Оглядываюсь вокруг и понимаю, такое не приведется. Вместо
нормальной дороги пыльная тропа, вместо вечера день, вместе поздней
осени лето! Но и самое главное не это, я узнаю местность! Вон
пригорок, с которого мы скатились на телеге, вон там двугорбая гора
вдалеке, вот «гадун камень» - огромная глыба, лежащая в начале
деревни, я её помню с самого детства, лет с трех! Название из-за
гаданий деревенских девок данная глыба размером с трехэтажный дом
получила. Но и это ещё не все, впереди виднелась деревня, ряд
плохоньких домиков огороженными жердинами и церковь, ещё
строящаяся, но узнаваемая.
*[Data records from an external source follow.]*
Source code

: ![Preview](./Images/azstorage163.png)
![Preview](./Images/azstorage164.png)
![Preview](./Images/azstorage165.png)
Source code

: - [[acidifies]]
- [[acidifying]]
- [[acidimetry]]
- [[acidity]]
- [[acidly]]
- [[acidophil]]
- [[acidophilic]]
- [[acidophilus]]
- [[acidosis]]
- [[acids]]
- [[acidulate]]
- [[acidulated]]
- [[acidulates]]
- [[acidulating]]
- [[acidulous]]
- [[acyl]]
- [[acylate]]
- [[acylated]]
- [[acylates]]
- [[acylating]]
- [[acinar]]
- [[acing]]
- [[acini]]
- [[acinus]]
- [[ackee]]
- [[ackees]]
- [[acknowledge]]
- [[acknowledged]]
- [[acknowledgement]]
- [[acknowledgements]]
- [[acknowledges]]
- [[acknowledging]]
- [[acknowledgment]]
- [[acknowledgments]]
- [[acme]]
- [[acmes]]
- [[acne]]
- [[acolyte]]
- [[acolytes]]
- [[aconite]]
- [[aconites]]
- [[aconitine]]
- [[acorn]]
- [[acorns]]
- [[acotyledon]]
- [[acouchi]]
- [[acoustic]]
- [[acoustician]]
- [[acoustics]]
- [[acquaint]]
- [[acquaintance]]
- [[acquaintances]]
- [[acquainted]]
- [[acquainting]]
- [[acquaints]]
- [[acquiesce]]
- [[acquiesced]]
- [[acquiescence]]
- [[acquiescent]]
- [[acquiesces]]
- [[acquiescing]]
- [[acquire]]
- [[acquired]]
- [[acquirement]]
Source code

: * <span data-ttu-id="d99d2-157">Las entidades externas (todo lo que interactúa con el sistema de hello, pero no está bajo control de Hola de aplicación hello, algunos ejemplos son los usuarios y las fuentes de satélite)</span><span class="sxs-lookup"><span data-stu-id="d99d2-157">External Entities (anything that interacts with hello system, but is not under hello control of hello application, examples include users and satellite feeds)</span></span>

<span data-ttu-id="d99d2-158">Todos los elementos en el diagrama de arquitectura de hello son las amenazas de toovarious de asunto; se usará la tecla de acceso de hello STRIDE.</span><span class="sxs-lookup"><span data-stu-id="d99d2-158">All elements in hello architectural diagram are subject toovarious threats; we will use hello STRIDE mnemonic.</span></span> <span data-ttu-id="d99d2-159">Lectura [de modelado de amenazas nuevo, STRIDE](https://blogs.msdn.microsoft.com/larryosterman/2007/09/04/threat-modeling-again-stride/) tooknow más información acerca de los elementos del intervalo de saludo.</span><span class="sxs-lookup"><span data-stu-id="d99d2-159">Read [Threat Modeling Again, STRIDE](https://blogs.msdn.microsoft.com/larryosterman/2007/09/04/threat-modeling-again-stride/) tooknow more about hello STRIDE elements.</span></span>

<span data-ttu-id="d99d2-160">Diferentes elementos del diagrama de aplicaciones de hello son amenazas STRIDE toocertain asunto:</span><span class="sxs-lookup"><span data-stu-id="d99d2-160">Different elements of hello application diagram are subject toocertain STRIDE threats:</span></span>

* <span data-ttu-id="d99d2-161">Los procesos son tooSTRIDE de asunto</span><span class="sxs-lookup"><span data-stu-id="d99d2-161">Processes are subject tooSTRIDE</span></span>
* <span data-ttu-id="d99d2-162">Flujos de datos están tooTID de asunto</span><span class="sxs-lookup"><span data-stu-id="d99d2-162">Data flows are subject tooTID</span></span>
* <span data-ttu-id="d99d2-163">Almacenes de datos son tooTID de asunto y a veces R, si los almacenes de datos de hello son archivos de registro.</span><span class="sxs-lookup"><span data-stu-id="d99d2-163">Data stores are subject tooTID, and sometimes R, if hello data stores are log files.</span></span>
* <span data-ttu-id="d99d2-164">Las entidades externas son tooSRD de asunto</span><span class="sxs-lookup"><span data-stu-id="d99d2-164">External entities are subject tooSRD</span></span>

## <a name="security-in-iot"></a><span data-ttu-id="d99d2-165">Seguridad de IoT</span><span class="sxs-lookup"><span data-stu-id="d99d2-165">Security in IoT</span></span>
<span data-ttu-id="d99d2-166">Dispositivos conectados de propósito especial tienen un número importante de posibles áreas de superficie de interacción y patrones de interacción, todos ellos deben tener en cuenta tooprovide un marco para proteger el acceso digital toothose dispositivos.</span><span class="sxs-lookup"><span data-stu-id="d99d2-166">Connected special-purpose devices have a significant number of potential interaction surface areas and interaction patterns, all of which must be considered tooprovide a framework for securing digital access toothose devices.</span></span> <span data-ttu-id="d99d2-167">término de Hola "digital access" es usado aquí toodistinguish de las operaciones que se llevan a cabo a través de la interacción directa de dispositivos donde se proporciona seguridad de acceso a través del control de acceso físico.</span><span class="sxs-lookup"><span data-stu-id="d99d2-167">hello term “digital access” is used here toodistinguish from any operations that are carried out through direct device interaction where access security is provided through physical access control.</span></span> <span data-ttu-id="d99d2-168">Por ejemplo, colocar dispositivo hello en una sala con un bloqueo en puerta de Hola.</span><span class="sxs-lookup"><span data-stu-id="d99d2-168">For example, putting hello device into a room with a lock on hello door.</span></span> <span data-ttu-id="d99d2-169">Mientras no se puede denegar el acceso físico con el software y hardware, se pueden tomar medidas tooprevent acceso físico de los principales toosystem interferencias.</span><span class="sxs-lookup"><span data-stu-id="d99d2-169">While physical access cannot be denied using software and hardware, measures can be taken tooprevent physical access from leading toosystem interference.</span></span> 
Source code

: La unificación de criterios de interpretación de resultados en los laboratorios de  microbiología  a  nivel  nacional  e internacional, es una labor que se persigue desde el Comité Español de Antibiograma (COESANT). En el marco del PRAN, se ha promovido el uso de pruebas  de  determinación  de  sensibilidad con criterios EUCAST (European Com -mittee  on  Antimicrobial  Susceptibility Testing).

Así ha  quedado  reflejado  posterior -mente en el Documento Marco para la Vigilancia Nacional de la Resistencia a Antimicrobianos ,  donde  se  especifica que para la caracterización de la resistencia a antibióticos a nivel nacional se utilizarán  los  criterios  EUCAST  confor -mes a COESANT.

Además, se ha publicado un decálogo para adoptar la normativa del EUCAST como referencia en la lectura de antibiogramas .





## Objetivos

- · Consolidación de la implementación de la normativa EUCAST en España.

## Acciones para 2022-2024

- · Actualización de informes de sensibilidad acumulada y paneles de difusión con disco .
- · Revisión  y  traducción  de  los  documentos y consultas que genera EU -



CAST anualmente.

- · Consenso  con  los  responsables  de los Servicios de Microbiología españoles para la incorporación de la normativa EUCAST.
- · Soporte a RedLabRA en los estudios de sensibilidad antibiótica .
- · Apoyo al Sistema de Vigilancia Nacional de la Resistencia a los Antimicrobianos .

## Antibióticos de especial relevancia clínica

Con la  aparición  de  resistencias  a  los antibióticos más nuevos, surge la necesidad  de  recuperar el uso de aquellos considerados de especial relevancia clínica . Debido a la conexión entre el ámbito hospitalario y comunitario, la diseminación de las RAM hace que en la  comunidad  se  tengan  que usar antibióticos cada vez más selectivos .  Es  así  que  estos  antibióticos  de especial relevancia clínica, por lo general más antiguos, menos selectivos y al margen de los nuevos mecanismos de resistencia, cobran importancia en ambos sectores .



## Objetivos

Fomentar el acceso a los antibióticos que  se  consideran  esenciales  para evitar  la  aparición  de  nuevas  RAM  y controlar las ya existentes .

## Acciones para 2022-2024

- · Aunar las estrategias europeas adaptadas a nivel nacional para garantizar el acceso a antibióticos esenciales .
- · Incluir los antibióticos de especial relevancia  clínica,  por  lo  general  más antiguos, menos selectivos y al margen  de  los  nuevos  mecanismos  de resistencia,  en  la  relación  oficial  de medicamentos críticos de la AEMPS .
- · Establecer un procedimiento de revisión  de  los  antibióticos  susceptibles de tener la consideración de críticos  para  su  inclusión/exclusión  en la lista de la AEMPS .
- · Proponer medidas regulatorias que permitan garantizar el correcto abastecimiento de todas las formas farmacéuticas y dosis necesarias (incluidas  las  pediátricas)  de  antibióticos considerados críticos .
Церковь я тоже помнил, и помнил дату её
постройки, случайно конечно. В 1996 году ей было ровно сто
семьдесят лет, а на следующий день после её «именин» она сгорела от
удара молнии. В газетах писали, и по телевизору говорили, вот и
запала цифра в голову. Только вернули церквушку хозяевам, и на тебе
- сгорела. Судя по всему сейчас 1826 год. Ничего не говорит дата,
кроме вложенного в голову советской пропагандой восстания
декабристов, и то - было или нет, не помню. Рядом очухивается кучер
таксист и задаёт глупый вопрос:
- А чего светло так? И тепло. – почесывая огромную шишку на
голове.
Оглядываю своё тело, молодой паренёк, ну как молодой, лет
двадцати пяти, неплохо, по сравнению с таксистом одет. Окружающие
глядят на меня с почтением, хотя глядит всего пара человек,
остальных пяток глаза не поднимают. Решение принимаю быстро, и
шепчу на ухо кучеру.
- Мы в прошлом, если не хочешь попасть как колдун на костёр -
молчи я, судя по одежде тут главный.
Кучер замолкает и тоскливо обводит всё вокруг глазами. Выпиваю
из деревянной баклажки вкусной воды. И говорю: - Что глазеете, коня
спасайте!
Наш двигатель мощностью в одну лошадиную силу, лежал в остатках
упряжи, по всей видимости, тоже пострадал. Моё ободранное воинство
опомнилось и кинулось спасать коня, оставив мне лишь одного
собеседника, которого я опять же случайно знал по имени. Это был
первый батюшка в новой церкви, или приходской священник, как их
там. Имя у него было Герман, об этом тоже писали, а вот как звали
меня, или например кучера я не помнил. Герман был одет тоже плохо,
но не как оборвыш, и имел огромный крест на своей груди.